The algorithm is represented by the line that separates the two clusters of points

Manual vs Automatic Feature Extraction

In the case above, a feature engineer manually selects and creates the algorithms that can extract the features. But this is very time-consuming and requires an experienced feature engineer. Furthermore it is not always possible for a feature engineer to define algorithms which can consistently find the features we need.

The difficulty of feature extraction has historically been the core bottleneck in the advancement of computer vision. But with the introduction of neural networks in the late 90’s, a feature engineer no longer had to extract the features manually. Instead, we train an AI to do it for us.

One might think, “So now the computer is selecting and extracting features such as the nose color and pointedness of the ears”. Not exactly. While the computer is exposed to the same image as us, it interprets it completely differently. The features it will select and extract will likely seem quite odd to us. For instance, nose to feet ratio. As mentioned in the beginning, a computer ‘sees’ numbers, not pictures.

Object Detection

Object detection is an extension of image classification. It not only tells us if a certain object is present in the picture, but also tells us where.

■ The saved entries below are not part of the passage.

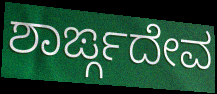
ಶಾರ್ಙ್ಗದೇವ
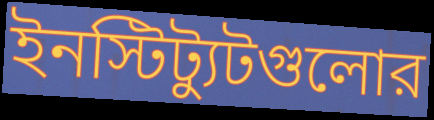
ইনস্টিট্যুটগুলোর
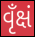
વૃઁક્ષં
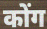
कोंग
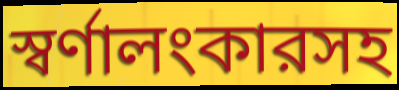
স্বর্ণালংকারসহ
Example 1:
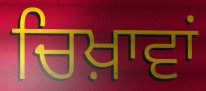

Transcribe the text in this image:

ਚਿਖ਼ਾਵਾਂ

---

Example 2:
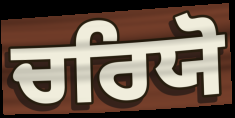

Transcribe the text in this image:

ਚਰਿਯੋ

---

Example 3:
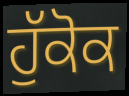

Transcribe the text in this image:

ਹੁੱਕੋਕ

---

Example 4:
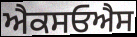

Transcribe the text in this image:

ਐਕਸਓਐਸ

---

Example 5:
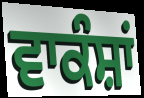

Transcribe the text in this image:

ਵਾਕੰਸ਼ਾਂ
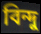
বিন্দু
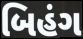
બિહંગ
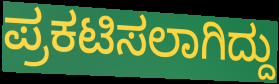
ಪ್ರಕಟಿಸಲಾಗಿದ್ದು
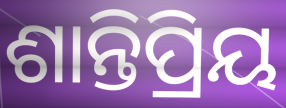
ଶାନ୍ତିପ୍ରିୟ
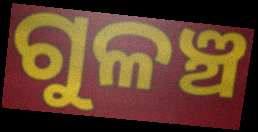
ଗୁଳଞ୍ଚ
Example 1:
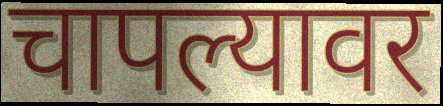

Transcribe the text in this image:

चापल्यावर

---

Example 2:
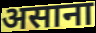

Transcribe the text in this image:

असाना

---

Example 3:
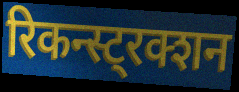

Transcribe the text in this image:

रिकन्स्ट्रक्शन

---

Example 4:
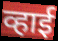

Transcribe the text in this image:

व्हाई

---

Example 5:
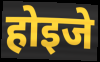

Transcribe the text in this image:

होइजे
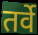
तर्वे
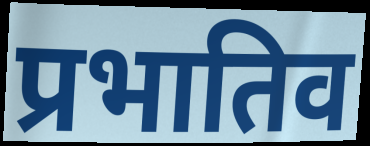
प्रभातिव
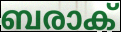
ബരാക്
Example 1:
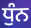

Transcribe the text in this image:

ਧੁੰਨ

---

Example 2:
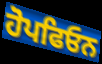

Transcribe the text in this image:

ਹੋਪਫਿਓਨ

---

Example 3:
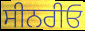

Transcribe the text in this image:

ਸੀਨਰੀਓ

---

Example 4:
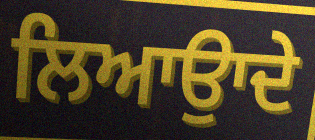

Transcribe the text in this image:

ਲਿਆਉਾਦੇ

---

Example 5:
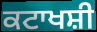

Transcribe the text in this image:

ਕਟਾਖਸ਼ੀ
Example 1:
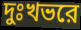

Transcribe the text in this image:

দুঃখভরে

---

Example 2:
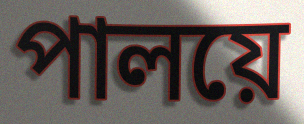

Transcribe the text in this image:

পালয়ে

On the left, we have an example of a classifier. It tells us that there is a cat in the picture.

The object detector, shown on the image to the right, tells us that there’s both a cat, a dog, and a duck, and furthermore where they are located.

It starts by analyzing an image and selecting regions in the picture where it “thinks” there is something. It doesn’t know what it is but it detects that there is a kind of object, it is not merely background. We call this process region proposal. Let’s look at an example.

Region proposal

In the picture we see a cowboy on his horse. The object detector evaluates the picture, and detects four different regions. These four regions are then individually run through image classifiers trained to recognize the different objects on the screen.

Based on this, it’s able to determine that in one region there is a person, in one region there is a horse, in another region there is a hat, and in one region, there is nothing.

Having looked at both object detection and image classification – Let’s examine how we train them, using a neural network.

Training a Computer Vision Model

To utilize a neural network, both for image classification and for object detection, we need to train it. To do so we need a lot of data of the right quality. And to get data of the right quality we need a good setup. In fact, a good setup is often said to be 80% of computer vision.

Suppose you have a production line where you use computer vision to check the quality of certain components. In such a case, we would help ourselves tremendously by using a lightbox with proper lighting. This would allow us to control the lighting and prevent light contamination. It would reduce the variation in our input significantly, and give us much cleaner data.

We also want to include pictures that cover the entire spectrum of our data. Meaning that, if we want a model that can recognize cars both during daytime and nighttime, we need to train it with pictures of cars both during the day and night. The model can’t recognize objects it hasn’t seen before.

It’s also crucial that we expose our model to what’s called ‘true negatives’. These are the objects that the model will likely see but we don’t want it to recognize. In the car example, it could be objects such as bicycles, trailers, trucks and scooters.

If the model hasn’t seen these during training, it may mistake them for cars once it’s taken into production. If we, on the other hand, expose the model to these objects during training, the model will learn that the negatives are not cars. Instead, it will consider them part of the background. And this is particularly important if the negatives share similarities with the positive, i.e trucks and trailers share many features with cars.